Each line below that carries the string "text" must appear in the answer.
Start of SUPPLIED RECORDS
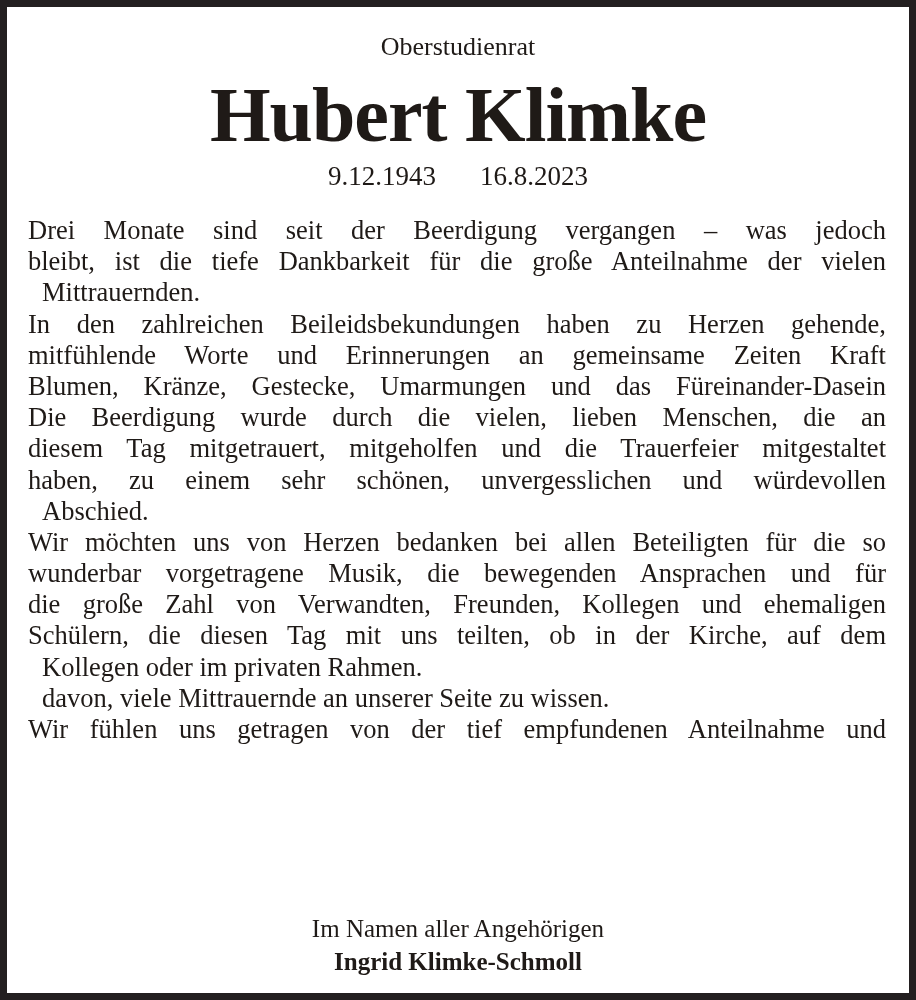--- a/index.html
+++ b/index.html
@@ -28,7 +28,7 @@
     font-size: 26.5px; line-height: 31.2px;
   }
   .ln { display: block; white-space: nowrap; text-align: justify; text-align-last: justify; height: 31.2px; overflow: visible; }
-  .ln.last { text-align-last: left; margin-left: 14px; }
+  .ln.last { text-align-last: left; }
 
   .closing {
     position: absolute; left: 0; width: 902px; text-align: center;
End of SUPPLIED RECORDS
[TASK SOLUTION]
   .ln { display: block; white-space: nowrap; text-align: justify; text-align-last: justify; height: 31.2px; overflow: visible; }
-  .ln.last { text-align-last: left; margin-left: 14px; }
+  .ln.last { text-align-last: left; }
     position: absolute; left: 0; width: 902px; text-align: center;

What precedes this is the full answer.